YOUR GOAL
Repeat all of the data below word for word, keeping no images.

DATA
----------------

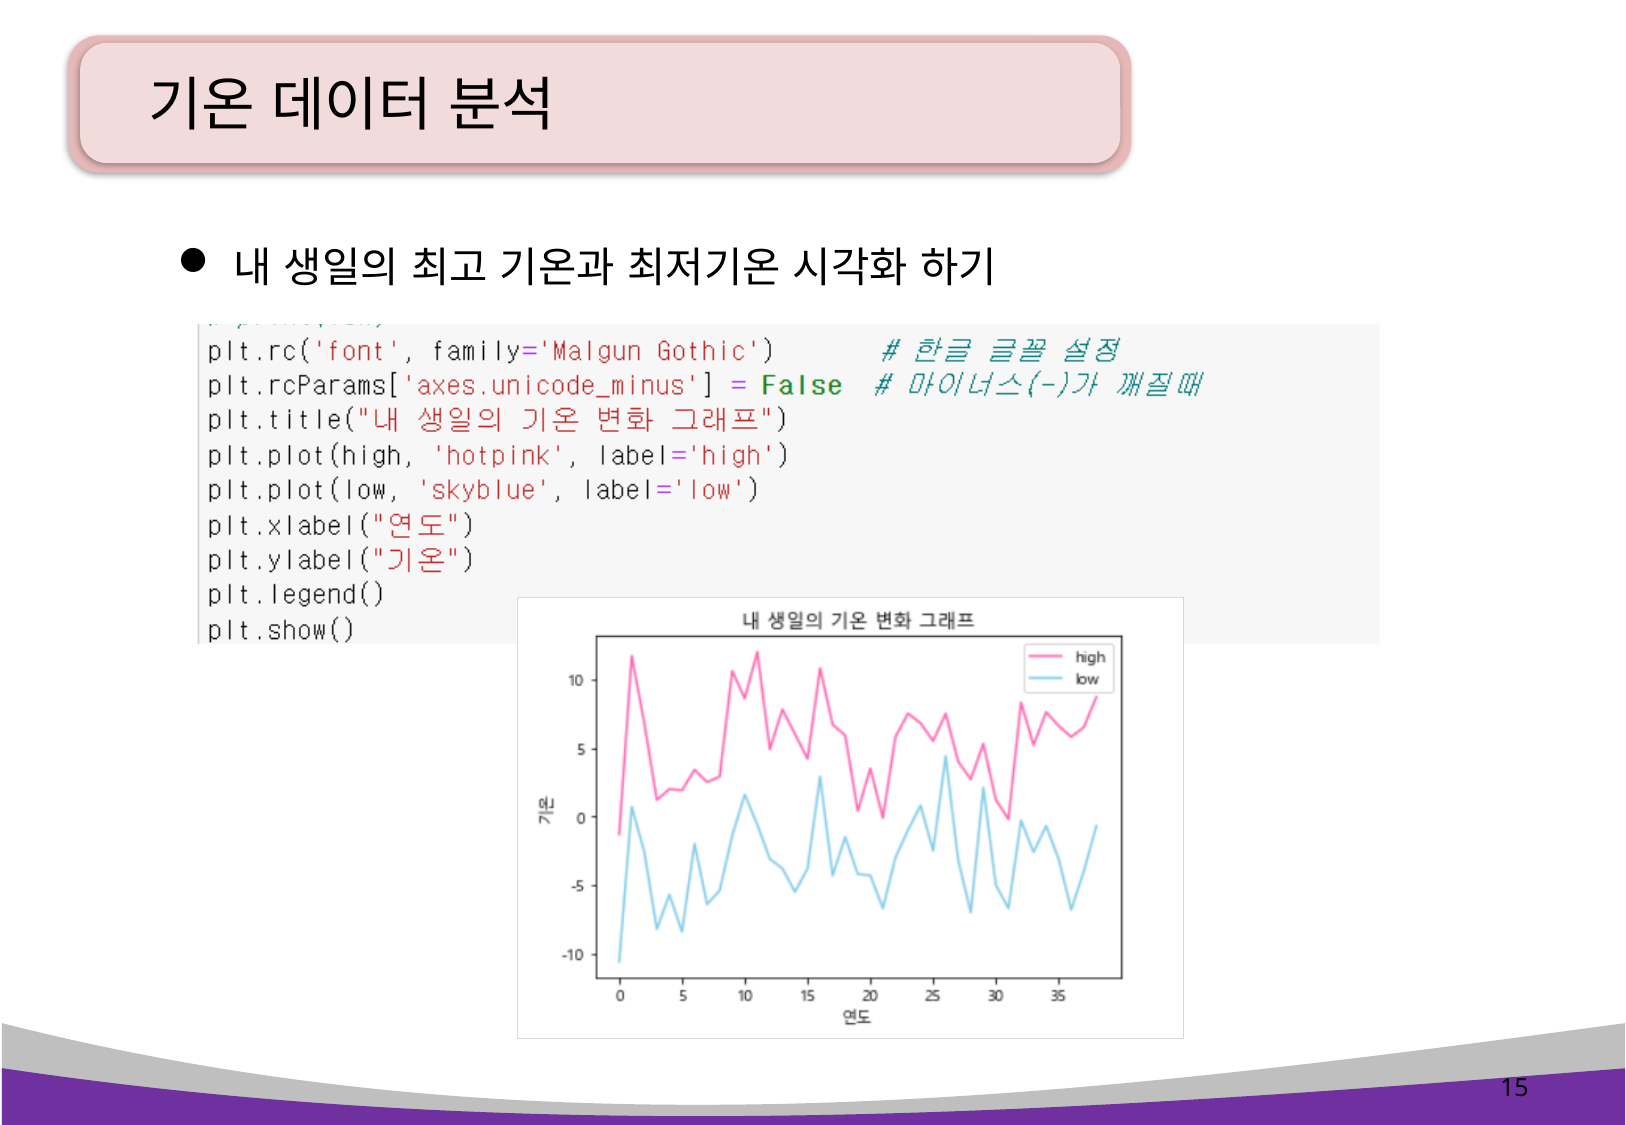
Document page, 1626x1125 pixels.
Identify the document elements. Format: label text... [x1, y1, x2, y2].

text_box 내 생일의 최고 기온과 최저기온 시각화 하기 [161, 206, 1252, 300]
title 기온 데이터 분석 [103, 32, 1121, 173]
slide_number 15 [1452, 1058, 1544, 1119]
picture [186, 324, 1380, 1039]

----------------

ANSWER SECTION
Document page, 1626x1125 pixels.
Identify the document elements. Format: label text... [x1, y1, x2, y2].

text_box 내 생일의 최고 기온과 최저기온 시각화 하기 [161, 206, 1252, 300]
title 기온 데이터 분석 [103, 32, 1121, 173]
slide_number 15 [1452, 1058, 1544, 1119]
picture [186, 324, 1380, 1039]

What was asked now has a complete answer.